> _Required work_
Scan the records for the string "Eglise"; copy each line where it occurs.

> _Extracted information_
=======

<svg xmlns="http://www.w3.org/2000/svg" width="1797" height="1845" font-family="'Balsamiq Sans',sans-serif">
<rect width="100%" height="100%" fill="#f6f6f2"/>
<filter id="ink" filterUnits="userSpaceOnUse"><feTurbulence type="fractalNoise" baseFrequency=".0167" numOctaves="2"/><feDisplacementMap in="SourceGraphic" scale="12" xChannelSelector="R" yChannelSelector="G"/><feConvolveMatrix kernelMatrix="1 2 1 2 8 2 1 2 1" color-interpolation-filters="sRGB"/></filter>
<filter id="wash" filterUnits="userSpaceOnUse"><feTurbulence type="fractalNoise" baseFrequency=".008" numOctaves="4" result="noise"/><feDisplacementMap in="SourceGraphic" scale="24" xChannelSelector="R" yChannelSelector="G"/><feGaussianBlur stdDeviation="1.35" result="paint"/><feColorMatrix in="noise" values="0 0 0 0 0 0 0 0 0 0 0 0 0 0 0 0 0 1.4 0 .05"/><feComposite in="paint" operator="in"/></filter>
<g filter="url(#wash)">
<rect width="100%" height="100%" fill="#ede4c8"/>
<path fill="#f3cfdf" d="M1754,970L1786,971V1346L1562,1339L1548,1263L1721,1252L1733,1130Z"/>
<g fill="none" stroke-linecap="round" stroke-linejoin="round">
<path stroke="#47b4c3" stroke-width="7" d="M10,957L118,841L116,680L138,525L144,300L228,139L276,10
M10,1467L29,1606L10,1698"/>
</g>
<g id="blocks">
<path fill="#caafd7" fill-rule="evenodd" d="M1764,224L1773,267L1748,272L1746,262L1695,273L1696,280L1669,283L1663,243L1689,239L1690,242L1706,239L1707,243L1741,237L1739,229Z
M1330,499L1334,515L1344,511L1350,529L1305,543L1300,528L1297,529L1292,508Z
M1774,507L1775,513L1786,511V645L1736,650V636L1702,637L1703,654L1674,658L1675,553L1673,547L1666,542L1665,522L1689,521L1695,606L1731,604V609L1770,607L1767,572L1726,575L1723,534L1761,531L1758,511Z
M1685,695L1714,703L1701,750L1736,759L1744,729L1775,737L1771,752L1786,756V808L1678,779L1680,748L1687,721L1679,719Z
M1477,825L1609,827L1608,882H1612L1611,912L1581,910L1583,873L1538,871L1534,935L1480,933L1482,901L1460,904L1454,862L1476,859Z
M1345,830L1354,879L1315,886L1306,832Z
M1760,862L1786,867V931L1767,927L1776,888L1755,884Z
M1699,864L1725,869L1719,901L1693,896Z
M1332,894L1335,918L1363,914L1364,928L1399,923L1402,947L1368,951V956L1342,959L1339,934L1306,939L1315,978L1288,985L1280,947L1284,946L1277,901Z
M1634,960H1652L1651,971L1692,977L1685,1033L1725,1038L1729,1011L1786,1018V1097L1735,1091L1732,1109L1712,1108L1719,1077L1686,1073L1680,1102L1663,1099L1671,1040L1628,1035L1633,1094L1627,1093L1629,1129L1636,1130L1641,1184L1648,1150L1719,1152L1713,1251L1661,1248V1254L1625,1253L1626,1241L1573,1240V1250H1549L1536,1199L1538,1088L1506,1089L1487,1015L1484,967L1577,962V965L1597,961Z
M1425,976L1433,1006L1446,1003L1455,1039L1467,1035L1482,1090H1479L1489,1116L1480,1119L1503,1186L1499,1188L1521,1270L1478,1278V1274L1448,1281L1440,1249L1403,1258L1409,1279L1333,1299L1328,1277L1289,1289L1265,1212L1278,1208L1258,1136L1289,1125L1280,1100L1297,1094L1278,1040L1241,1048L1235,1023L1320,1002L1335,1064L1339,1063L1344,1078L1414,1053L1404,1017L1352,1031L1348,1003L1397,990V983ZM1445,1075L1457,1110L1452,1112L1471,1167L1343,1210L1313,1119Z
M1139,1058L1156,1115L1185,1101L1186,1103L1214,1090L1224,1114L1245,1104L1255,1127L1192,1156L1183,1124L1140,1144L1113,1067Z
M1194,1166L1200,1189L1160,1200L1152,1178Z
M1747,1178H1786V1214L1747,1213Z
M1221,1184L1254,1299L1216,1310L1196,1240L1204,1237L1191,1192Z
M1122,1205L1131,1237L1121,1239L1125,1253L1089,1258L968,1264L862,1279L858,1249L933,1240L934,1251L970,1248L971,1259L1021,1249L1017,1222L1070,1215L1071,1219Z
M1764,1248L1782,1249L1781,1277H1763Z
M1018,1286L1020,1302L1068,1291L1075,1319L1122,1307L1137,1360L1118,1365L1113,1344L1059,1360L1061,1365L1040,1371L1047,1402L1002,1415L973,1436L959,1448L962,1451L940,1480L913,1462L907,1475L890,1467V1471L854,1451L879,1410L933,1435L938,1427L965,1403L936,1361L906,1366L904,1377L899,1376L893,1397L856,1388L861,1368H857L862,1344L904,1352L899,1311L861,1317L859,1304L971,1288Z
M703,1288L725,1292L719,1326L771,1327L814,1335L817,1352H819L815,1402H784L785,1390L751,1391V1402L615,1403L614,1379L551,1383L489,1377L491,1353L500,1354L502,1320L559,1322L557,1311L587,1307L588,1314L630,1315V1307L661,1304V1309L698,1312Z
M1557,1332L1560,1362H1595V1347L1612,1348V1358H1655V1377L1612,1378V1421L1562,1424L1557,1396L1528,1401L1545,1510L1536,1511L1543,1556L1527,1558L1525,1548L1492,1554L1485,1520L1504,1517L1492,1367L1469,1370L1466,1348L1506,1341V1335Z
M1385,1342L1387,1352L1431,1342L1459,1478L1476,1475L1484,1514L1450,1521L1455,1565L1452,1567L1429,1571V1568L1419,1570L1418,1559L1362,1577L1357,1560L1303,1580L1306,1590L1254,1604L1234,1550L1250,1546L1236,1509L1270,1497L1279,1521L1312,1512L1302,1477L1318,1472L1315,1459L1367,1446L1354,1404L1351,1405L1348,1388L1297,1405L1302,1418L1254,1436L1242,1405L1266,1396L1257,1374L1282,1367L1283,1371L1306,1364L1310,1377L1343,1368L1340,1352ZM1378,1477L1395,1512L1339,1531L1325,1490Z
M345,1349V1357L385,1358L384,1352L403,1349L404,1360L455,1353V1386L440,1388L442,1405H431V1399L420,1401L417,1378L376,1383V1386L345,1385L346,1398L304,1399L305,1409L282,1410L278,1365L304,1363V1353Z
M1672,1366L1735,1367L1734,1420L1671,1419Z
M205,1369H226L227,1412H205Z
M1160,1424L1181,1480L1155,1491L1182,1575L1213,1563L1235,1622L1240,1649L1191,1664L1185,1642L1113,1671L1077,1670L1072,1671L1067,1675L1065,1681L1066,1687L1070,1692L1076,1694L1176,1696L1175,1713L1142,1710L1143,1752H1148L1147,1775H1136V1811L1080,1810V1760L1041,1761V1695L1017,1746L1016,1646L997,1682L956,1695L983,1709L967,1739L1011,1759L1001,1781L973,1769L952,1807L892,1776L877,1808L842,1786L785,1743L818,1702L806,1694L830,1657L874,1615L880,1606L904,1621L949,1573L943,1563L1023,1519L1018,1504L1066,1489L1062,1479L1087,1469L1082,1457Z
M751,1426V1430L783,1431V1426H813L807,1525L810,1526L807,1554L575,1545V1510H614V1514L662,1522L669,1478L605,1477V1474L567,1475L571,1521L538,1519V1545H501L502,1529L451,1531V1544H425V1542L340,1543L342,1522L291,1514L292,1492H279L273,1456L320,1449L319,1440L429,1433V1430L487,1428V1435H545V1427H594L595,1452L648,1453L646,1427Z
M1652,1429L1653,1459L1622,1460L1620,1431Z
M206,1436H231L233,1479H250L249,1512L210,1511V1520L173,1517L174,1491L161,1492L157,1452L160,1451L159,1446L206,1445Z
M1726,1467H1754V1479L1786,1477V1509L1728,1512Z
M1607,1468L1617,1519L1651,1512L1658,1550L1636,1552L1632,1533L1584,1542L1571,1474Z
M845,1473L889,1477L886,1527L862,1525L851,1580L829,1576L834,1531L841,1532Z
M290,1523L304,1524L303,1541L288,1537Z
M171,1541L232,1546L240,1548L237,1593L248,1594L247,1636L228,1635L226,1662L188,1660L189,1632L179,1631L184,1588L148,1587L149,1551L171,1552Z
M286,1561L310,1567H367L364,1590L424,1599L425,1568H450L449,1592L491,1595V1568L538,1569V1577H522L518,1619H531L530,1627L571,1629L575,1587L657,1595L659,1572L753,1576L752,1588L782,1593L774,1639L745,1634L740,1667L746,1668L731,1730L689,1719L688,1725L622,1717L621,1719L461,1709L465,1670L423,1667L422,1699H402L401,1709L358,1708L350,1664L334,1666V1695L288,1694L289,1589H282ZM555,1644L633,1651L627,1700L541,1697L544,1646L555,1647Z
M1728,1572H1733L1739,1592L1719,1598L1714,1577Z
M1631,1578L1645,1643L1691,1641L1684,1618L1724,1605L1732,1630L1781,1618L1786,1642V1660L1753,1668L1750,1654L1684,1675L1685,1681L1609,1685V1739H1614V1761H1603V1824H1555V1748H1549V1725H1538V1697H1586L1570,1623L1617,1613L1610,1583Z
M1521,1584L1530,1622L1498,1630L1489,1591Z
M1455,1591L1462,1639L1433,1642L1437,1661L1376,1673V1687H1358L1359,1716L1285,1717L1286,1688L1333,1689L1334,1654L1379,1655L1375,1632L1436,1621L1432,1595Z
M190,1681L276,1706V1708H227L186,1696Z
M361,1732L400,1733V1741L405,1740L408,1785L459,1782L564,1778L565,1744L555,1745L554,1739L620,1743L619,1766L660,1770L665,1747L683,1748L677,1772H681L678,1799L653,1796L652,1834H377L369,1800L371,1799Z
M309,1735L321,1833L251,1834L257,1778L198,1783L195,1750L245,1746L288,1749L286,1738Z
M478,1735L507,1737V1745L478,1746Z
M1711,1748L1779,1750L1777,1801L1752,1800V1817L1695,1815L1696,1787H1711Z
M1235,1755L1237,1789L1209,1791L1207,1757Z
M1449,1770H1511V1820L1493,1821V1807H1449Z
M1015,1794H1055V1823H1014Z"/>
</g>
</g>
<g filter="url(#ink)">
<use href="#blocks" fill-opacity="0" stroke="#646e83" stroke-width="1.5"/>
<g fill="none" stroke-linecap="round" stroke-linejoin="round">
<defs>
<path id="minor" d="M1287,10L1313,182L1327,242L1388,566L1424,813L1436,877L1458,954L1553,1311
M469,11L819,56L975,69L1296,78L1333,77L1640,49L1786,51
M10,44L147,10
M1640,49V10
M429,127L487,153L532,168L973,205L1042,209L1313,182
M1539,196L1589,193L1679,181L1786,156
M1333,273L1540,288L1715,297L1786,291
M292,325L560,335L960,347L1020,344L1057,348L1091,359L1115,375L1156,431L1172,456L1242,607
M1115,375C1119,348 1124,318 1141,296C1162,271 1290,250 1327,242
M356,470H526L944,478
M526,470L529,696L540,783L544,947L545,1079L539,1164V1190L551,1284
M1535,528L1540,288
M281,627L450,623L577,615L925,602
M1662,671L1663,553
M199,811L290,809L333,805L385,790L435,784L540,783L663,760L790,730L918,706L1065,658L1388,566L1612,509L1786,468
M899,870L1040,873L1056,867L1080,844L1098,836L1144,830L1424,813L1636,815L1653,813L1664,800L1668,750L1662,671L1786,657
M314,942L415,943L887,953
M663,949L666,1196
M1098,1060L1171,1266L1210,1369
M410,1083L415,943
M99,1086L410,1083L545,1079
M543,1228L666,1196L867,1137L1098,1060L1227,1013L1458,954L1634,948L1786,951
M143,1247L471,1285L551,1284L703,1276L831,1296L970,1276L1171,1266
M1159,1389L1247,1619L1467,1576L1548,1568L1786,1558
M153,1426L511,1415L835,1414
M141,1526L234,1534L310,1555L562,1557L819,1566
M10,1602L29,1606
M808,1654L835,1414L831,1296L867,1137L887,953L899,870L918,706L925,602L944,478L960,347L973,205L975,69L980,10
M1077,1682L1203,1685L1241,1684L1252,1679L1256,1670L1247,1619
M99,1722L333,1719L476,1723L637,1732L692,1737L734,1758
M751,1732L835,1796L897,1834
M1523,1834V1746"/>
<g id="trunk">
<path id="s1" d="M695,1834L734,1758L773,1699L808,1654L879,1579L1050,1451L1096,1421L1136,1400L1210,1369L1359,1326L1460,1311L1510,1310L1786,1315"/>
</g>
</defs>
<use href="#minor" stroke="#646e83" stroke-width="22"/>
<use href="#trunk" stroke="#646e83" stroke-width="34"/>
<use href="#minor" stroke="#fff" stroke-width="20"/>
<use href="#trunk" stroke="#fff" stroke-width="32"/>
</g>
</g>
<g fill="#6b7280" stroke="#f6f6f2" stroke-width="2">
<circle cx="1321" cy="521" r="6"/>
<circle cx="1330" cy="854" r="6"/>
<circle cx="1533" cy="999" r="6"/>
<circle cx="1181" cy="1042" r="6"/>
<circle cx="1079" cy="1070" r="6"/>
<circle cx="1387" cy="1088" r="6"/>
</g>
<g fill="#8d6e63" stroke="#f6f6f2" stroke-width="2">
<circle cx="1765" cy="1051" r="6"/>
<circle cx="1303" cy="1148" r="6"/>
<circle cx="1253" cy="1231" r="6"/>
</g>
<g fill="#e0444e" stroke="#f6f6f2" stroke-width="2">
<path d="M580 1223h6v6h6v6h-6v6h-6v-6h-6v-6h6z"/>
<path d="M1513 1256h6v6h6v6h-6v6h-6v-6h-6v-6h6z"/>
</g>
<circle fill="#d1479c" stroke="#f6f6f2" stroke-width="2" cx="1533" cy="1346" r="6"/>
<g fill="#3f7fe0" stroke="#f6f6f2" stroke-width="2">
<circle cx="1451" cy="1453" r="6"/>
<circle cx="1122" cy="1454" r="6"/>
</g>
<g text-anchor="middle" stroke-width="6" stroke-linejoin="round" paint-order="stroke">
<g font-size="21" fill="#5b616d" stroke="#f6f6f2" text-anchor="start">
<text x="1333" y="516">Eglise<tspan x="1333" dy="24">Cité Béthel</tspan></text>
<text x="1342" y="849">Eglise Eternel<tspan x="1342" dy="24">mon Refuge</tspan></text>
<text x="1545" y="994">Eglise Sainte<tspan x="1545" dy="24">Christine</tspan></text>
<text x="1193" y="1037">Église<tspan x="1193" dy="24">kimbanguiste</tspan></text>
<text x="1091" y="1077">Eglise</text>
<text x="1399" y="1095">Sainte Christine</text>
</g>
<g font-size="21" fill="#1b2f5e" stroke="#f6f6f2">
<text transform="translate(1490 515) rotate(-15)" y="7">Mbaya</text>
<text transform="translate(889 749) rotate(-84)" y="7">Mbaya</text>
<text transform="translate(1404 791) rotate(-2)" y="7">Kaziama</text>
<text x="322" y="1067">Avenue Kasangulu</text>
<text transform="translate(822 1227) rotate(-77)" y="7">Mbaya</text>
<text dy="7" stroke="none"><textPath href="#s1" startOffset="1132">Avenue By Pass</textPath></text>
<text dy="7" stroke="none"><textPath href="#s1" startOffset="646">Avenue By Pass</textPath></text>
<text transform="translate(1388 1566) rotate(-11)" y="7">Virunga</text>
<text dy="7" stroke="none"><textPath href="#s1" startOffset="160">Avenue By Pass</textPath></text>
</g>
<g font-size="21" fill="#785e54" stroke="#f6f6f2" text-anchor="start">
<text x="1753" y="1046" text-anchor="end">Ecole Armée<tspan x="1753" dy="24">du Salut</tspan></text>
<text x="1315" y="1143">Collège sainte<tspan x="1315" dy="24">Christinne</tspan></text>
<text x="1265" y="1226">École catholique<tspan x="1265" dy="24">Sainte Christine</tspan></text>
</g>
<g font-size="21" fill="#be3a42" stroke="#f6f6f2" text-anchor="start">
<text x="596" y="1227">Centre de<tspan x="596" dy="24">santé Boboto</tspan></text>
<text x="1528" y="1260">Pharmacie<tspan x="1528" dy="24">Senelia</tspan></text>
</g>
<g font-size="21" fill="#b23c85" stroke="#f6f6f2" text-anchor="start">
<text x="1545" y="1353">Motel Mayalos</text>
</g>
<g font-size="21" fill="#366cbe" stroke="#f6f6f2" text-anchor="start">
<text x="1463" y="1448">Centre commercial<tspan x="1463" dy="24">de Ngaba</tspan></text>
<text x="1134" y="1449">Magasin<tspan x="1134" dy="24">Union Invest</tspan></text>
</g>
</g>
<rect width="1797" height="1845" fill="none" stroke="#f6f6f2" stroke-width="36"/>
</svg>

=======

> _Response for this exercise_
<text x="1333" y="516">Eglise<tspan x="1333" dy="24">Cité Béthel</tspan></text>
<text x="1342" y="849">Eglise Eternel<tspan x="1342" dy="24">mon Refuge</tspan></text>
<text x="1545" y="994">Eglise Sainte<tspan x="1545" dy="24">Christine</tspan></text>
<text x="1091" y="1077">Eglise</text>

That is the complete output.